Barclays kicked off coverage with an Overweight rating and a $1,350 price target, arguing the market for GLP-1 weight-loss treatments has become a “durable structural shift.” (Overweight is a call that the stock should outperform.) (TipRanks)

The note lands at a touchy moment for big obesity-drug winners. Lilly has become a high-expectations stock, and traders have been quick to fade anything that hints at tougher pricing or slower growth, even when the long-term thesis stays intact.

That push and pull is showing up outside Lilly’s own headlines. A Reuters report on Hims & Hers’ aborted plan to sell a compounded oral semaglutide pill highlighted a tougher regulatory stance on copycat GLP-1s as branded makers expand supply and cut prices; BMO analyst Evan Seigerman said compounded volumes “will likely decline further” as scrutiny rises. (Reuters)

Lilly also put out fresh clinical data in immunology, another area it has leaned on to broaden its story beyond obesity. In a release tied to new Omvoh (mirikizumab) data in Crohn’s disease, Lilly said more than 90% of patients who achieved steroid-free remission at one year maintained that control through three years, and immunology chief Adrienne Brown said Omvoh “is redefining what durable disease control can look like.” (PR Newswire)

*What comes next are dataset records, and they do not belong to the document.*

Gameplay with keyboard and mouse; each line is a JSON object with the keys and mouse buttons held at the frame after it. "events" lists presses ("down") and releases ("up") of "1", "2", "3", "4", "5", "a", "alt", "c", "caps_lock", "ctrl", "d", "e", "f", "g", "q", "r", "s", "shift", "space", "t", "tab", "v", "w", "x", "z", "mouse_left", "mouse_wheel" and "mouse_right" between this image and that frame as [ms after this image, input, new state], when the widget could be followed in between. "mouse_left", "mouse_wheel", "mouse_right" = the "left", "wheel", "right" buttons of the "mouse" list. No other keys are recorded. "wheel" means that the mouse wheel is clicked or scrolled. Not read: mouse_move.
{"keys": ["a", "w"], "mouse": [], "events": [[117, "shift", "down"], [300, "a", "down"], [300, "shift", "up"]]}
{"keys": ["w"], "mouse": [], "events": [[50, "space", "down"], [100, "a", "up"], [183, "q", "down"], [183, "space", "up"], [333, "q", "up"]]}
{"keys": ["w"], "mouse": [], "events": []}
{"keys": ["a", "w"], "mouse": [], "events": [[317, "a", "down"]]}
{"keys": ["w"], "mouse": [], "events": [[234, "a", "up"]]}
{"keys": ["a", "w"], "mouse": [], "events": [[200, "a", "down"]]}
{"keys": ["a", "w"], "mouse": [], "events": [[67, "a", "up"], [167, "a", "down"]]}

Deal chatter has followed the same theme. Australia’s CSL said it granted Lilly rights to develop and commercialize clazakizumab in additional areas in exchange for a $100 million upfront payment, with potential milestones and royalties; CSL kept exclusive rights for a cardiovascular-events indication in end-stage kidney disease. (Reuters)

A separate signal from the tape came via a regulatory filing. A Form 4 showed Brown, an executive vice president who runs Lilly’s immunology unit, received 391 shares from vested restricted stock units and disposed of about 170 shares at $1,040 in what appears to be a tax-related transaction. (SEC)

None of that changes what drives the stock day to day: investors keep coming back to Lilly’s grip on the obesity and diabetes market and how long demand can outrun manufacturing, reimbursement friction and rising competition. The rest of the pipeline matters more when the weight-loss trade gets crowded.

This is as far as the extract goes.